> **Supplied records**
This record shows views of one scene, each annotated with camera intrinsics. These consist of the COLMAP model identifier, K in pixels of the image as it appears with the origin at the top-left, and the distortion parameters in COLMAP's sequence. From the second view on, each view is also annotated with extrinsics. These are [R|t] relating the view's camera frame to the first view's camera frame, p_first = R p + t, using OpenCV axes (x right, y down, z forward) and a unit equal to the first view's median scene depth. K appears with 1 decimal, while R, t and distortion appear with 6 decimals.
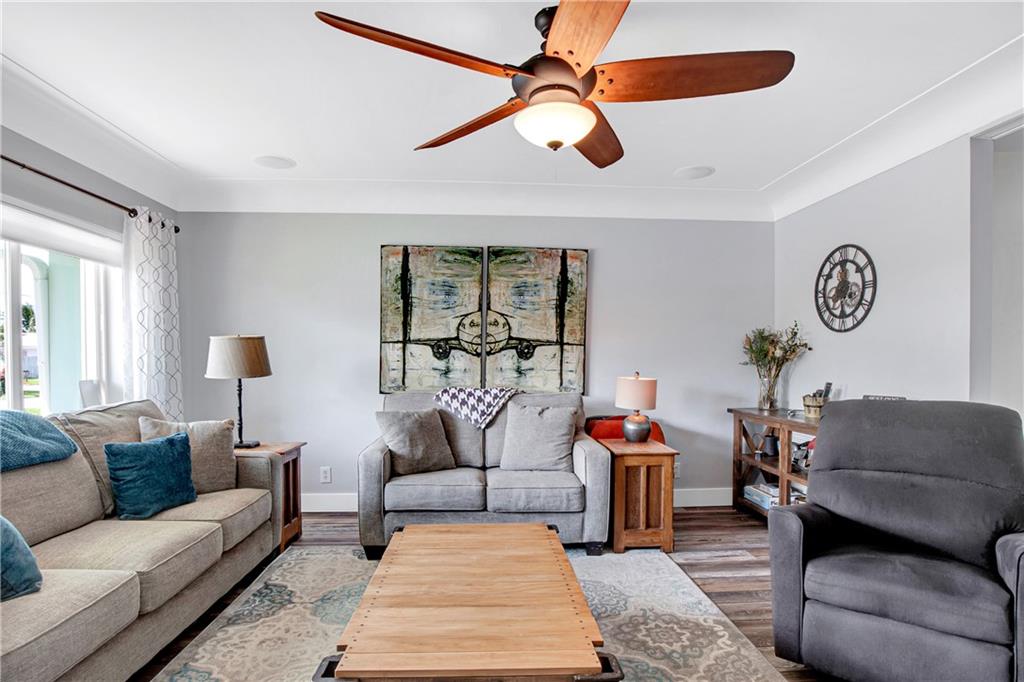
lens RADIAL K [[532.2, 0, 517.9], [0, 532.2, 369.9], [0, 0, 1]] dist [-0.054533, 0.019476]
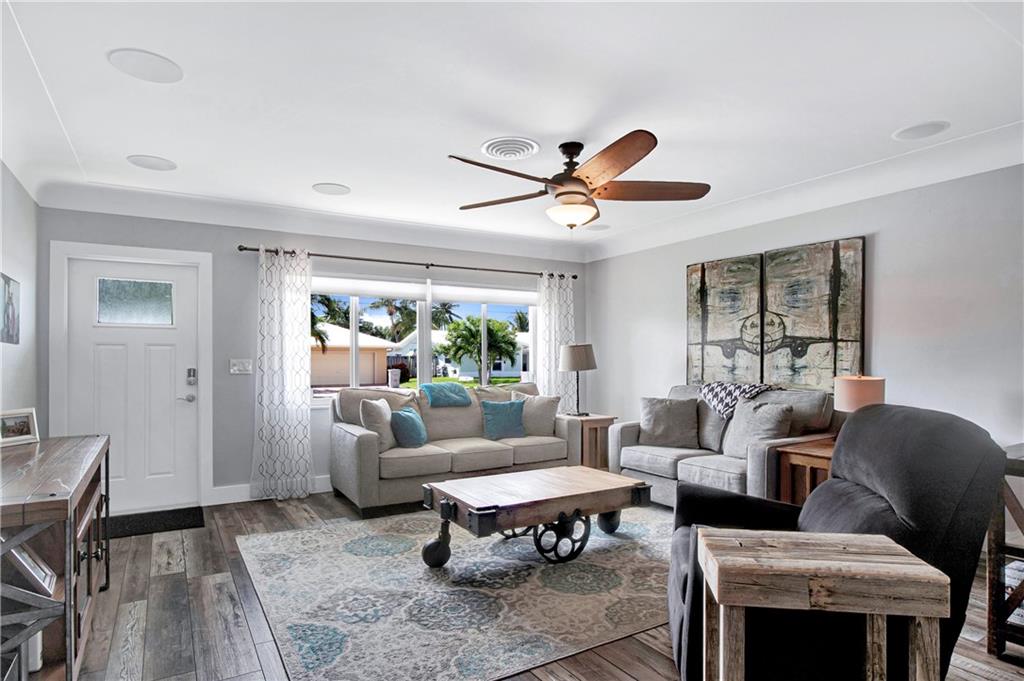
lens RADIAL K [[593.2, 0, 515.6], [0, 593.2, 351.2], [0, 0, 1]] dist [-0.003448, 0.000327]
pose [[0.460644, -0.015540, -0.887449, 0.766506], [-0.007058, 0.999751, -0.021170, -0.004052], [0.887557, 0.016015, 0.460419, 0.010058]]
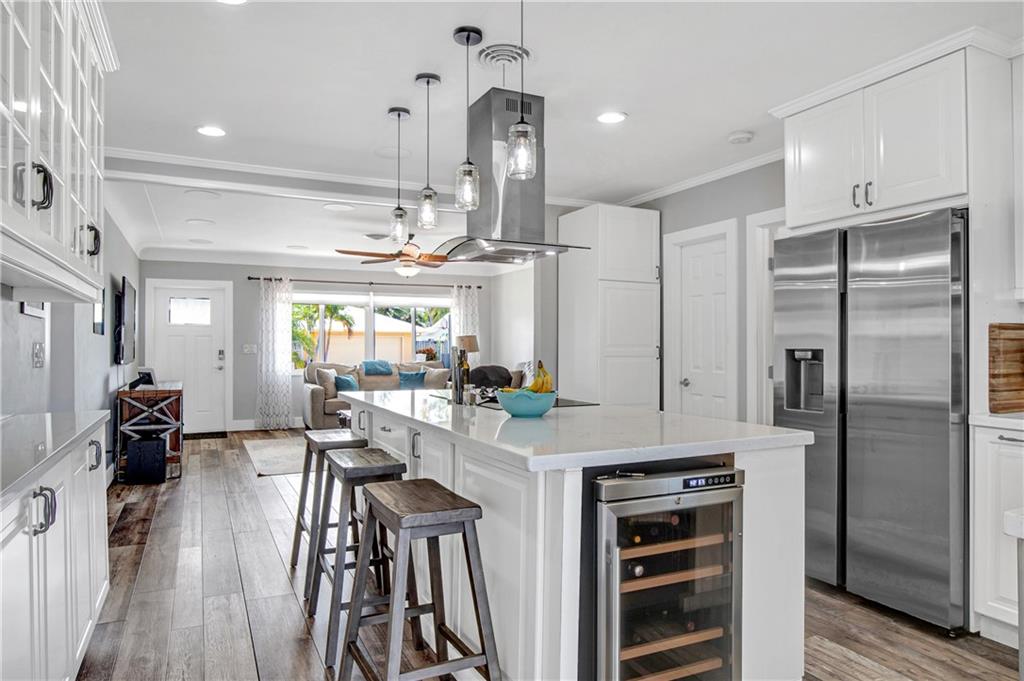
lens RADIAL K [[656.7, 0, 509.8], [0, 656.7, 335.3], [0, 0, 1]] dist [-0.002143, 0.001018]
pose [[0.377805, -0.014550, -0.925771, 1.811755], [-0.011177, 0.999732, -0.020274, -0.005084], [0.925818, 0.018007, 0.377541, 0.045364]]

---

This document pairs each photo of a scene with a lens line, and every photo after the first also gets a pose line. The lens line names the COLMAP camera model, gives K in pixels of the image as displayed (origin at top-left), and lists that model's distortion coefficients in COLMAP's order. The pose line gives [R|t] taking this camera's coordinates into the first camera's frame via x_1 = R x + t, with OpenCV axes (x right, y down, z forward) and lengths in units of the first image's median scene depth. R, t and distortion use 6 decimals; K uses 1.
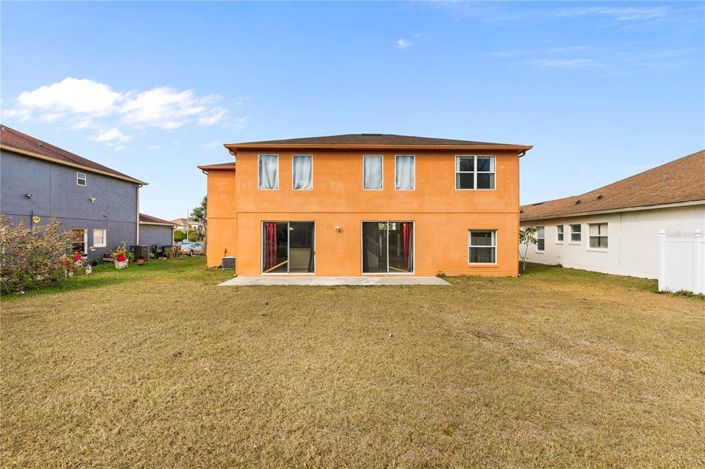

> **Requirement**
Select each line of the material above that contains the string "pose", matching case exactly.

> **Output of the exercise**
pose [[0.460644, -0.015540, -0.887449, 0.766506], [-0.007058, 0.999751, -0.021170, -0.004052], [0.887557, 0.016015, 0.460419, 0.010058]]
pose [[0.377805, -0.014550, -0.925771, 1.811755], [-0.011177, 0.999732, -0.020274, -0.005084], [0.925818, 0.018007, 0.377541, 0.045364]]
This document pairs each photo of a scene with a lens line, and every photo after the first also gets a pose line. The lens line names the COLMAP camera model, gives K in pixels of the image as displayed (origin at top-left), and lists that model's distortion coefficients in COLMAP's order. The pose line gives [R|t] taking this camera's coordinates into the first camera's frame via x_1 = R x + t, with OpenCV axes (x right, y down, z forward) and lengths in units of the first image's median scene depth. R, t and distortion use 6 decimals; K uses 1.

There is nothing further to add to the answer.